Ist das zweite instantiierte Objekt der Klasse (unabhängig von den Werten) gemeint, könnte man das über einen statischen Counter lösen. Also eine unklare Aufgabenstellung...


----------



## EnHancEd[] (14. Feb 2012)

Edit: ja das stimmt


----------



## Gast2 (14. Feb 2012)

> Da gibt er garnichts mehr von Person 2 aus, soll nur das Alter nicht.


Natürlich kannst du da noch nach getName() oder getVorname() fragen.


----------



## EnHancEd[] (14. Feb 2012)

EikeB hat gesagt.:


> Natürlich kannst du da noch nach getName() oder getVorname() fragen.

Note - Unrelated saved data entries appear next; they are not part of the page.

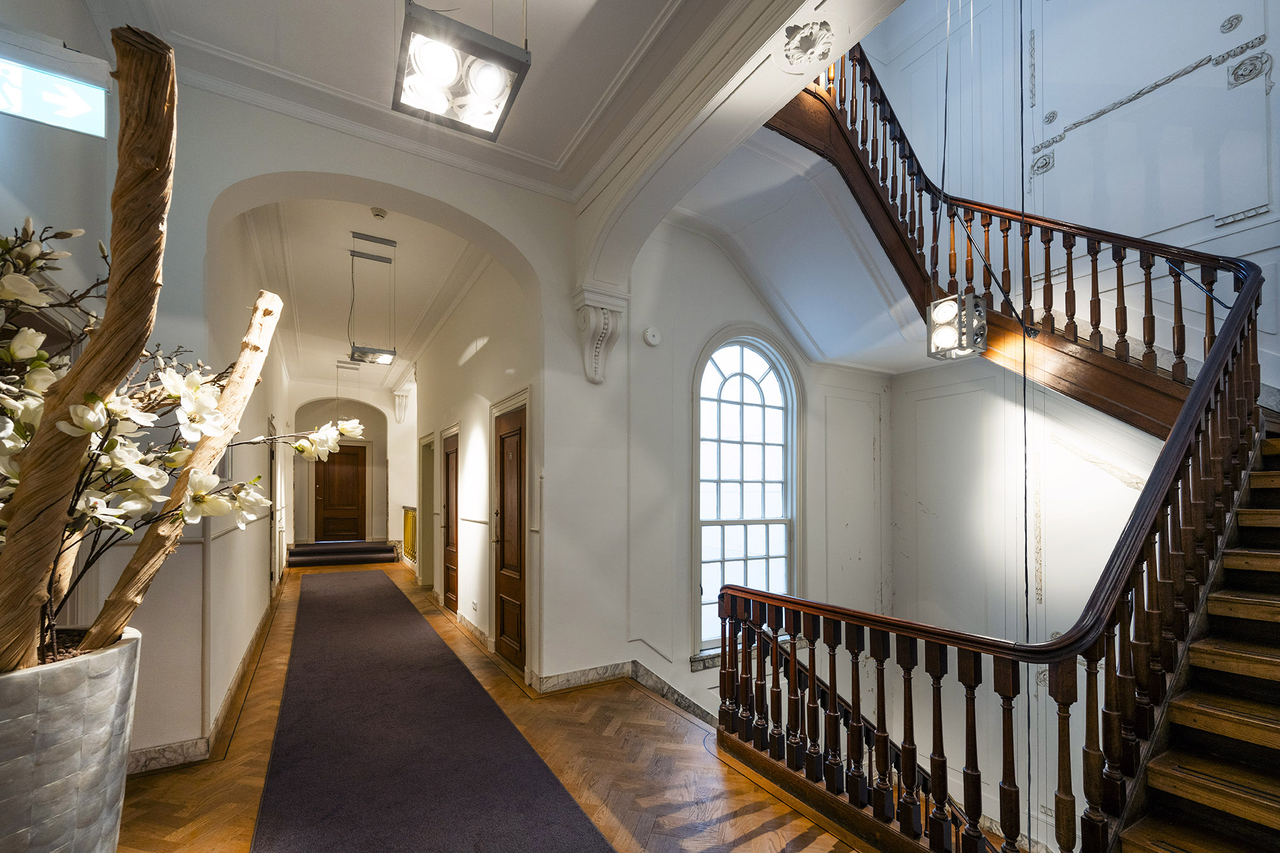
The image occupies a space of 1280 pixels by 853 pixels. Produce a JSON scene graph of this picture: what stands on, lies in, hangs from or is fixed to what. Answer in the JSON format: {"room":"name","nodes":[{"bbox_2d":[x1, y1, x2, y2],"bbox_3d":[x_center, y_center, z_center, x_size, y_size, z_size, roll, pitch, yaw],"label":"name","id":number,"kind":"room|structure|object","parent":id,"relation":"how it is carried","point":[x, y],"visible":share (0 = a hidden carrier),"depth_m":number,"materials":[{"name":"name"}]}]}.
{"room":"hallway","nodes":[
{"label":"hallway","id":0,"kind":"room"},
{"bbox_2d":[0,54,108,136],"bbox_3d":[-2.590,-1.562,2.012,0.653,0.292,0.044,1,-2,-31],"label":"exit sign","id":1,"kind":"object","parent":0,"point":[79,105],"visible":0.98,"depth_m":2.07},
{"bbox_2d":[199,195,291,746],"bbox_3d":[-4.190,-0.191,5.541,0.191,3.921,6.575,1,-2,-31],"label":"hallway left wall","id":2,"kind":"structure","parent":0,"point":[254,573],"depth_m":3.98,"materials":[{"name":"white paint"}]},
{"bbox_2d":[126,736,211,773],"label":"baseboard","id":3,"kind":"structure","parent":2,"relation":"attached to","point":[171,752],"depth_m":2.60,"materials":[{"name":"white stone"}]},
{"bbox_2d":[121,574,288,775],"bbox_3d":[-3.114,1.545,3.724,0.275,0.141,5.351,1,-2,-31],"label":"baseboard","id":4,"kind":"structure","parent":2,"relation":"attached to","point":[262,630],"depth_m":2.89,"materials":[{"name":"stone"}]},
{"bbox_2d":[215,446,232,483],"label":"picture frame","id":5,"kind":"object","parent":2,"relation":"attached to","point":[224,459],"visible":0.27,"depth_m":3.44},
{"bbox_2d":[268,417,280,592],"bbox_3d":[-4.599,0.641,6.180,0.121,2.187,0.972,1,-2,-31],"label":"door","id":6,"kind":"structure","parent":2,"relation":"in","point":[271,459],"depth_m":6.26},
{"bbox_2d":[290,387,401,544],"bbox_3d":[-6.519,-0.003,11.408,2.824,3.781,0.532,1,-2,-31],"label":"end wall","id":7,"kind":"structure","parent":0,"point":[377,438],"depth_m":11.32,"materials":[{"name":"paint"}]},
{"bbox_2d":[312,442,366,542],"bbox_3d":[-6.710,0.740,11.122,0.991,2.185,0.129,1,-2,-31],"label":"wooden door","id":8,"kind":"structure","parent":7,"relation":"in","point":[329,501],"depth_m":11.11,"materials":[{"name":"brown wood"}]},
{"bbox_2d":[238,195,483,389],"bbox_3d":[-4.021,-2.030,7.314,2.300,0.250,8.230,1,-2,-31],"label":"hallway ceiling","id":9,"kind":"structure","parent":0,"point":[347,247],"depth_m":5.65,"materials":[{"name":"white paint"}]},
{"bbox_2d":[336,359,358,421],"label":"pendant light","id":10,"kind":"object","parent":9,"relation":"hanging from","point":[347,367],"visible":0.72,"depth_m":8.74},
{"bbox_2d":[346,229,398,366],"bbox_3d":[-2.581,-1.583,4.804,0.396,1.254,0.390,1,-2,-31],"label":"pendant light","id":11,"kind":"object","parent":9,"relation":"hanging from","point":[372,359],"visible":1,"depth_m":4.76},
{"bbox_2d":[370,206,387,219],"bbox_3d":[-2.188,-2.095,4.184,0.119,0.049,0.120,1,-2,-31],"label":"smoke detector","id":12,"kind":"object","parent":9,"relation":"attached to","point":[379,215],"visible":0.99,"depth_m":4.15,"materials":[{"name":"white plastic"}]},
{"bbox_2d":[158,83,611,707],"bbox_3d":[-1.600,-0.218,3.251,3.515,3.984,0.283,1,-2,-31],"label":"arch wall","id":13,"kind":"structure","parent":0,"point":[524,244],"depth_m":3.22,"materials":[{"name":"white paint"}]},
{"bbox_2d":[571,283,626,382],"bbox_3d":[-0.304,-0.923,3.703,0.304,0.676,0.336,1,-2,-31],"label":"corbel","id":14,"kind":"object","parent":13,"relation":"attached to","point":[602,324],"visible":0.98,"depth_m":3.66,"materials":[{"name":"white paint"}]},
{"bbox_2d":[530,657,718,718],"bbox_3d":[0.810,1.697,3.206,2.561,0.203,1.674,1,-2,-31],"label":"baseboard","id":15,"kind":"structure","parent":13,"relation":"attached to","point":[597,672],"depth_m":3.68,"materials":[{"name":"stone"}]},
{"bbox_2d":[112,0,817,201],"bbox_3d":[-0.625,-2.210,1.456,3.238,0.176,4.259,1,-2,-31],"label":"ceiling","id":16,"kind":"structure","parent":0,"point":[600,90],"depth_m":2.60,"materials":[{"name":"white paint"}]},
{"bbox_2d":[392,0,531,141],"bbox_3d":[-0.624,-1.698,1.738,0.387,0.882,0.418,1,-2,-31],"label":"ceiling light","id":17,"kind":"object","parent":16,"relation":"hanging from","point":[487,90],"visible":1,"depth_m":1.68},
{"bbox_2d":[410,245,542,688],"bbox_3d":[-2.502,-0.143,6.622,0.212,3.986,6.683,1,-2,-31],"label":"hallway right wall","id":18,"kind":"structure","parent":0,"point":[477,438],"depth_m":5.14,"materials":[{"name":"paint"}]},
{"bbox_2d":[391,390,410,422],"bbox_3d":[-5.074,-1.182,10.608,0.300,0.672,0.328,1,-2,-31],"label":"corbel","id":19,"kind":"object","parent":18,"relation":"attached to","point":[399,418],"visible":0.98,"depth_m":10.53,"materials":[{"name":"white paint"}]},
{"bbox_2d":[417,431,435,588],"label":"door frame","id":20,"kind":"object","parent":18,"relation":"in","point":[427,496],"visible":0.53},
{"bbox_2d":[441,430,458,611],"bbox_3d":[-2.316,0.756,6.071,0.115,2.083,0.823,1,-2,-31],"label":"wooden door","id":21,"kind":"structure","parent":18,"relation":"in","point":[452,466],"depth_m":6.15,"materials":[{"name":"brown wood"}]},
{"bbox_2d":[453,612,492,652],"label":"baseboard","id":22,"kind":"structure","parent":18,"relation":"attached to","point":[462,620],"depth_m":4.86,"materials":[{"name":"stone"}]},
{"bbox_2d":[469,599,478,612],"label":"wall socket","id":23,"kind":"object","parent":18,"relation":"attached to","point":[474,605],"visible":0.98,"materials":[{"name":"white plastic"}]},
{"bbox_2d":[492,403,527,670],"bbox_3d":[-1.132,0.661,4.257,0.103,2.103,0.818,1,-2,-31],"label":"wooden door","id":24,"kind":"structure","parent":18,"relation":"in","point":[507,528],"depth_m":4.25,"materials":[{"name":"brown wood"}]},
{"bbox_2d":[123,556,878,852],"bbox_3d":[-1.411,1.794,4.280,4.650,0.304,13.136,1,-2,-31],"label":"floor","id":25,"kind":"structure","parent":0,"point":[752,816],"depth_m":2.60,"materials":[{"name":"brown wood"}]},
{"bbox_2d":[0,625,141,852],"bbox_3d":[-1.286,0.769,0.986,0.401,0.772,0.407,1,-2,-31],"label":"planter","id":26,"kind":"object","parent":25,"relation":"on","point":[73,692],"visible":0.85,"depth_m":0.94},
{"bbox_2d":[0,23,177,670],"bbox_3d":[-1.160,-0.175,1.036,0.301,1.476,0.305,0,-1,14],"label":"wooden log","id":27,"kind":"object","parent":26,"relation":"in","point":[146,165],"visible":0.91,"depth_m":1.00,"materials":[{"name":"brown wood"}]},
{"bbox_2d":[81,288,282,645],"bbox_3d":[-1.253,0.031,1.399,0.181,1.111,0.403,0,-1,14],"label":"wooden branch","id":28,"kind":"object","parent":26,"relation":"in","point":[264,294],"visible":0.87,"depth_m":1.36,"materials":[{"name":"brown wood"}]},
{"bbox_2d":[0,211,372,666],"bbox_3d":[-1.196,-0.056,1.154,1.073,1.123,1.094,1,-2,-31],"label":"flower arrangement","id":29,"kind":"object","parent":26,"relation":"in","point":[196,386],"visible":0.8,"depth_m":1.01,"materials":[{"name":"white plant"}]},
{"bbox_2d":[286,540,399,567],"bbox_3d":[-5.951,1.784,9.985,2.030,0.304,1.251,1,-2,-31],"label":"steps","id":30,"kind":"structure","parent":25,"relation":"on","point":[304,550],"depth_m":9.72,"materials":[{"name":"carpet"}]},
{"bbox_2d":[401,504,418,564],"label":"radiator","id":31,"kind":"object","parent":25,"relation":"on","point":[407,533],"visible":0.49,"depth_m":9.25,"materials":[{"name":"gold metal"}]},
{"bbox_2d":[252,567,613,852],"bbox_3d":[-1.809,1.722,3.070,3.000,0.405,3.168,1,-2,-31],"label":"runner rug","id":32,"kind":"structure","parent":25,"relation":"on","point":[347,595],"depth_m":3.21,"materials":[{"name":"carpet"}]},
{"bbox_2d":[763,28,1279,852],"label":"staircase","id":33,"kind":"structure","parent":25,"relation":"on","point":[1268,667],"depth_m":2.37,"materials":[{"name":"brown wood"}]},
{"bbox_2d":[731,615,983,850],"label":"lower stair railing","id":34,"kind":"object","parent":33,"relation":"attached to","point":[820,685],"visible":0.31,"depth_m":3.37,"materials":[{"name":"brown wood"}]},
{"bbox_2d":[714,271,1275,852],"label":"stair railing","id":35,"kind":"object","parent":33,"relation":"on","point":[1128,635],"visible":0.87,"depth_m":1.98,"materials":[{"name":"brown wood"}]},
{"bbox_2d":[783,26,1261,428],"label":"upper stair railing","id":36,"kind":"object","parent":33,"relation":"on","point":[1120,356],"visible":0.62,"depth_m":3.33,"materials":[{"name":"brown wood"}]},
{"bbox_2d":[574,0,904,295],"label":"arch wall","id":37,"kind":"structure","parent":0,"point":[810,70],"depth_m":2.70,"materials":[{"name":"white paint"}]},
{"bbox_2d":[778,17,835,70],"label":"ornament","id":38,"kind":"object","parent":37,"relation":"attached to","point":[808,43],"visible":0.99,"depth_m":2.17,"materials":[{"name":"white paint"}]},
{"bbox_2d":[626,206,890,724],"bbox_3d":[1.261,0.904,4.790,3.550,6.935,0.222,1,-2,-31],"label":"window wall","id":39,"kind":"structure","parent":0,"point":[737,287],"depth_m":4.37,"materials":[{"name":"white paint"}]},
{"bbox_2d":[642,326,662,346],"bbox_3d":[0.102,-0.967,3.816,0.145,0.140,0.045,1,-2,-31],"label":"smoke detector","id":40,"kind":"object","parent":39,"relation":"attached to","point":[652,339],"visible":0.98,"depth_m":3.80,"materials":[{"name":"white plastic"}]},
{"bbox_2d":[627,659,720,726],"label":"baseboard","id":41,"kind":"structure","parent":39,"relation":"attached to","point":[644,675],"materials":[{"name":"grey stone"}]},
{"bbox_2d":[694,332,798,656],"bbox_3d":[0.998,0.273,4.635,1.275,2.949,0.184,1,-2,-31],"label":"arched window","id":42,"kind":"structure","parent":39,"relation":"in","point":[735,379],"depth_m":4.66,"materials":[{"name":"glass"}]},
{"bbox_2d":[926,291,988,359],"bbox_3d":[1.938,-1.016,3.058,0.255,0.764,0.249,1,-2,-31],"label":"pendant light","id":43,"kind":"object","parent":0,"point":[943,317],"visible":0.96,"depth_m":3.00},
{"bbox_2d":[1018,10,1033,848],"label":"hanging cable","id":44,"kind":"object","parent":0,"point":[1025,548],"visible":0.96,"depth_m":2.60,"materials":[{"name":"black plastic"}]},
{"bbox_2d":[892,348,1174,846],"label":"stairwell wall","id":45,"kind":"structure","parent":0,"point":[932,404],"depth_m":4.54,"materials":[{"name":"white paint"}]},
{"bbox_2d":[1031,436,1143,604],"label":"wall molding","id":46,"kind":"object","parent":45,"relation":"attached to","point":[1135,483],"visible":0.38,"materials":[{"name":"white paint"}]},
{"bbox_2d":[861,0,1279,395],"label":"wall","id":47,"kind":"structure","parent":0,"point":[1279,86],"depth_m":3.52,"materials":[{"name":"white paint"}]},
{"bbox_2d":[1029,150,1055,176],"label":"wall ornament","id":48,"kind":"object","parent":47,"relation":"attached to","point":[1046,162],"visible":0.86,"depth_m":4.42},
{"bbox_2d":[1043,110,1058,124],"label":"wall ornament","id":49,"kind":"object","parent":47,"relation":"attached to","point":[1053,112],"visible":0.96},
{"bbox_2d":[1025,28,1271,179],"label":"wall molding","id":50,"kind":"structure","parent":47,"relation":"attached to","point":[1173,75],"depth_m":3.72,"materials":[{"name":"grey paint"}]},
{"bbox_2d":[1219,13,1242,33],"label":"wall ornament","id":51,"kind":"object","parent":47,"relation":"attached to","point":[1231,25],"visible":0.97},
{"bbox_2d":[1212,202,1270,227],"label":"wall molding","id":52,"kind":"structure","parent":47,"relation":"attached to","point":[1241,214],"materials":[{"name":"white paint"}]},
{"bbox_2d":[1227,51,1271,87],"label":"wall ornament","id":53,"kind":"object","parent":47,"relation":"attached to","point":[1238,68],"visible":0.96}
]}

Ja hatte mich verlesen, mache grade noch was nebenher mein Fehler 

Edit: Schaue grade ob das mit der inneren Klasse auch besser geht, ne if-Abfrage scheint aber der einfachste Weg zu sein. Ich hatte mir eine neue Exception Klasse erstellt in der ich einfach festlege, dass Person zwei kein Alter haben darf. Hat das jemand noch so?


----------



## truesoul (14. Feb 2012)

EnHancEd[];864586 hat gesagt.:
			
		

> Wo liegt das Problem? testen & Rückmeldung geben.



Mein "wie bitte?" bezieht sich darauf, dass die Aufgabe ein wenig schwammig gestellt ist, und zudem leider ein wenig grammatikalisch falsch. 
Naja Landei und faetzminator haben ja schon Beispiele gezeigt.


----------



## faetzminator (14. Feb 2012)

EnHancEd[];864599 hat gesagt.:
			
		

> Ich hatte mir eine neue Exception Klasse erstellt in der ich einfach festlege, dass Person zwei kein Alter haben darf. Hat das jemand noch so?



Hä, was? Die Exception wird erstellt und überprüft selbst über irgendwelche Parameter, ob sie gethrowt wird oder nicht?


----------



## EnHancEd[] (14. Feb 2012)

Ja wollte mal probieren ob das auch geht, bis jetzt ohne erfolg


----------



## Sonecc (14. Feb 2012)

Ich werde das Gefühl nicht los, dass hier hinterrücks eine Schulaufgabe gelöst werden soll...


----------